O sol permanente


Por Maíra Vasconcelos, GGN -

Jamais estações definidas. Se quando definida cada estação fica tão irrelevante, porque mudo tanto. Ainda, as mudanças de pele. Trocando de quebradura de recorte de temperatura. A obediência a cada palavra transborda pelo corpo. Um corpo feito da palavra que também em mim se cala. Todos os dias. Sim. E já tudo não é mais como anteriormente. Nunca é. E talvez ainda não seja verão, exatamente. Mas baixo esse sol inclemente devo decidir o rumo dessas palavras. A criar essa mulher-animal desnuda frente ao amarelo, aos raios de sol. Se escrevo, se mais uma vez escrevo. Se nessa possível história as estações estão a tempo perdidas e embaralhadas. Jamais definidas. Nessa história a se encontrar, nessa história que novamente se reinicia. Assim, permaneço desnuda, barriga exposta ao amarelo, e todo o corpo sublinhado pela claridade. A claridade sendo um daqueles cansaços, talvez. Quantos cansaços guarda uma vida? E ainda o transitório, o correr ofegante das luzes, se são tantas as luzes, se são tantas as variações trepidantes lumiares. Quando lá fora talvez ainda não seja verão, lá fora, mas pode ser um inverno tão cheio de sol, tão cheio, apenas.

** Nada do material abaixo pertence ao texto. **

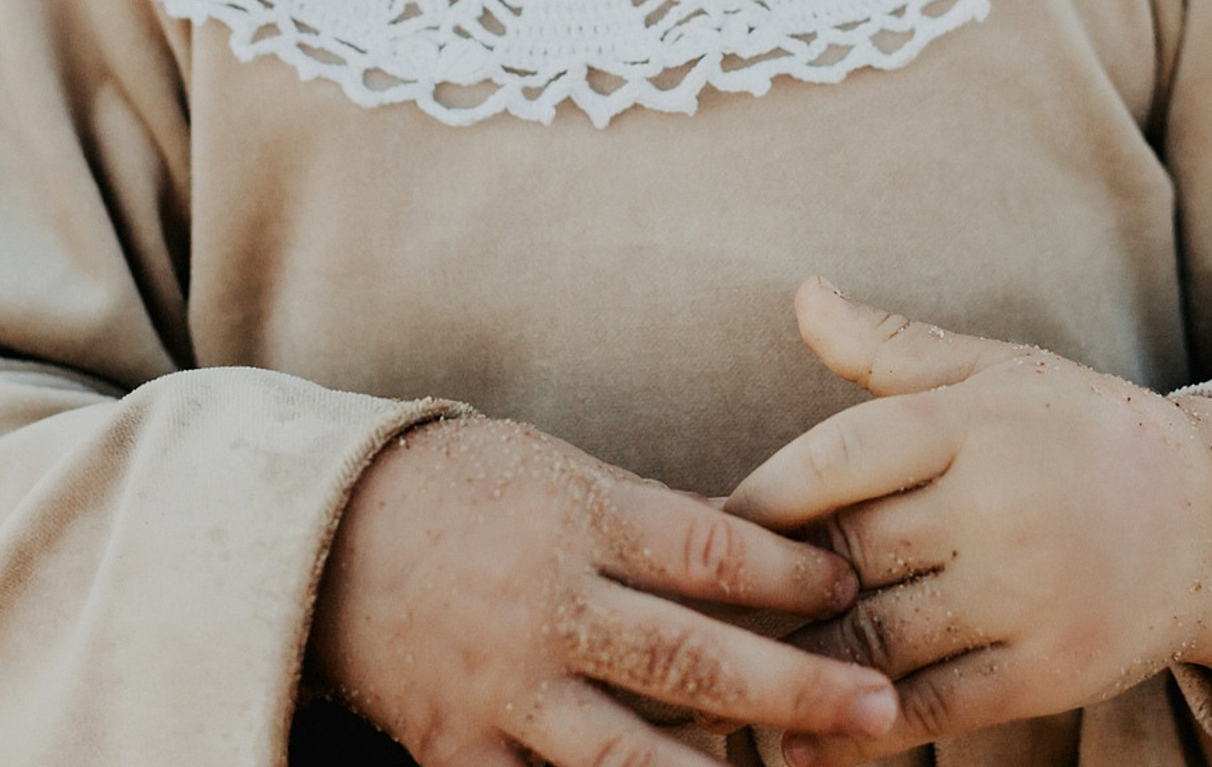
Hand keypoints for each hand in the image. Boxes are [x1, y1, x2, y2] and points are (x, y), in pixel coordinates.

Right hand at [310, 413, 900, 766]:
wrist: (330, 531)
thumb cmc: (469, 486)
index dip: (788, 571)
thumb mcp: (561, 473)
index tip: (848, 585)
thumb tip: (758, 551)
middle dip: (795, 688)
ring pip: (629, 758)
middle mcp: (548, 605)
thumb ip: (652, 522)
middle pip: (691, 659)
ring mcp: (504, 689)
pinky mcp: (461, 753)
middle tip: (881, 707)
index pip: (708, 548)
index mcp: (577, 516)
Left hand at [725, 280, 1211, 765]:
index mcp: (970, 420)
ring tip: (717, 684)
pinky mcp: (1047, 669)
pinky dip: (858, 732)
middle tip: (683, 613)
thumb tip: (802, 294)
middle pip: (847, 553)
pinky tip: (797, 746)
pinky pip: (935, 708)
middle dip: (762, 589)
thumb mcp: (989, 367)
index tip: (697, 526)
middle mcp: (996, 504)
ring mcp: (1025, 594)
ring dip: (792, 665)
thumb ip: (886, 346)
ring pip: (877, 635)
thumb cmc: (1071, 429)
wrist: (1205, 519)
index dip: (761, 498)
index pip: (838, 457)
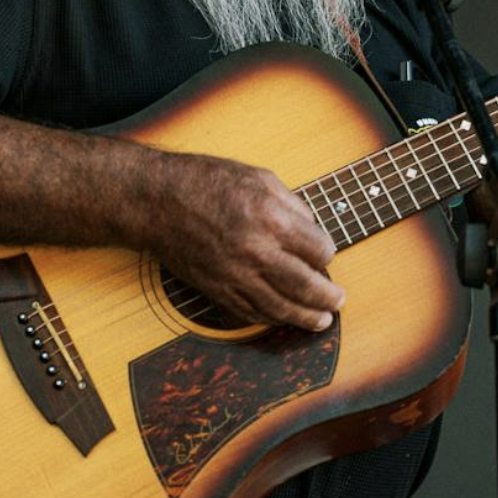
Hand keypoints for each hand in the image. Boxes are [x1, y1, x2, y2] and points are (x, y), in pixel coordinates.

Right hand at [143, 153, 342, 330]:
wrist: (157, 201)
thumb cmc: (207, 182)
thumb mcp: (260, 177)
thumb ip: (293, 205)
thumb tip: (314, 229)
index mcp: (272, 219)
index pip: (319, 250)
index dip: (327, 253)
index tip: (326, 254)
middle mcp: (257, 252)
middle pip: (306, 286)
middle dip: (328, 297)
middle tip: (339, 301)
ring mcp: (236, 275)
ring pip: (280, 308)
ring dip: (306, 318)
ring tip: (322, 321)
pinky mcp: (217, 290)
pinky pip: (250, 313)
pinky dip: (271, 319)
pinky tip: (284, 318)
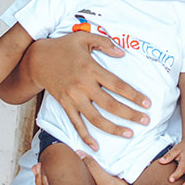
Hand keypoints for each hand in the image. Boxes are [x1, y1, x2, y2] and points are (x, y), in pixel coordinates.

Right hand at [27, 32, 152, 149]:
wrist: (36, 60)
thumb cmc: (63, 47)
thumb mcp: (84, 38)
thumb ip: (105, 43)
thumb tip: (123, 53)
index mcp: (91, 69)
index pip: (118, 85)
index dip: (134, 95)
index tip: (148, 103)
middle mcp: (83, 86)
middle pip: (110, 105)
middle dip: (130, 114)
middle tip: (146, 121)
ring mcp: (73, 98)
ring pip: (95, 118)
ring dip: (113, 128)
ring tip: (129, 134)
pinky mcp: (64, 105)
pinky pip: (76, 123)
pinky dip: (85, 136)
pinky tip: (96, 146)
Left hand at [33, 151, 148, 184]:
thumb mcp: (109, 182)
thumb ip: (93, 167)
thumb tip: (79, 152)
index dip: (44, 181)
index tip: (41, 167)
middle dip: (42, 182)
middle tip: (36, 166)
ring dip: (51, 182)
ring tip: (43, 169)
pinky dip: (62, 183)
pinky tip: (61, 173)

Eis que uma história se dará e então pede aprumo. Amanhã. Assim, me atenho às flores, a essas tantas flores recolhidas em minhas mãos, e ainda outras tantas flores baixo meus pés. Pisando e recolhendo flores. Assim, aprimoro essa mulher-animal que atiça uma narrativa. Qual? Existirá uma narrativa pelo desenvolvimento constante da palavra?, talvez da palavra irresolvida, da palavra errada que se quer. Esse desvio constante como asas de um pássaro deslizado. Pelo erro que se faz existir. Sempre. Pisando e recolhendo flores, tantas flores. Ah.

Também irei colher centelhas amarelas, vindas ainda não se sabe de onde. Amanhã. Centelhas amarelas. E cada um saberá da sua inevitável exposição ao sol, essa constante e incômoda exposição aos raios. E se vier a secura pelo tempo ao sol? É horrível estar no tempo da sequidão! Exclamação. Se ficar a seco é perder a paixão, e sem paixão como se faz para ter a vida?, alguma vida possível, apenas. Então, às vezes, amo cada palavra, apenas, cada palavra. Apesar e apesar de todos os desvarios. E porque talvez nisso encontre um querer profundo, o querer de quase se enlouquecer, quase. Em cada palavra, apenas.
Também podem existir aqueles que estão atrás e adiante de mim. Aqueles que também pisam flores, talvez. Porque o mundo, esse mundinho, é composto por todos os que não nos deixam a sós. Nunca a sós. Vejam, alguém sempre irromperá por aquela porta. Essa porta tão besta tão boba. Porque o mundo está tão habitado! Exclamação. Ainda que exista uma mulher-animal exposta ao sol, desnuda diante do mundo, e que verdadeiramente nunca saiu deste quarto ao tentar escrever parágrafos tão alongados. Assim, mansa nessa cadeira, escrevo esta mulher-animal que se quer incluir e nunca mais parar de falar, e sempre falar como se pudesse estar junto-a-todos. Com essa voz. Nunca mais parar de falar na indefinição das estações. Jamais em estações definidas. Vou.

 Fingindo não saber que a união-com-o-outro está perdida, que essa união é uma esperança exatamente misericordiosa. Ah. Uma esperança exatamente misericordiosa. E pedir por misericórdia é um estado quase deplorável. Então, jamais a misericórdia, se existe a pujança da alma, dessa alma gorda, repito, gorda. Mas alguma esperança é necessária para se espreguiçar ao sol, alguma esperança para talvez estar ao sol junto-ao-outro. Amanhã.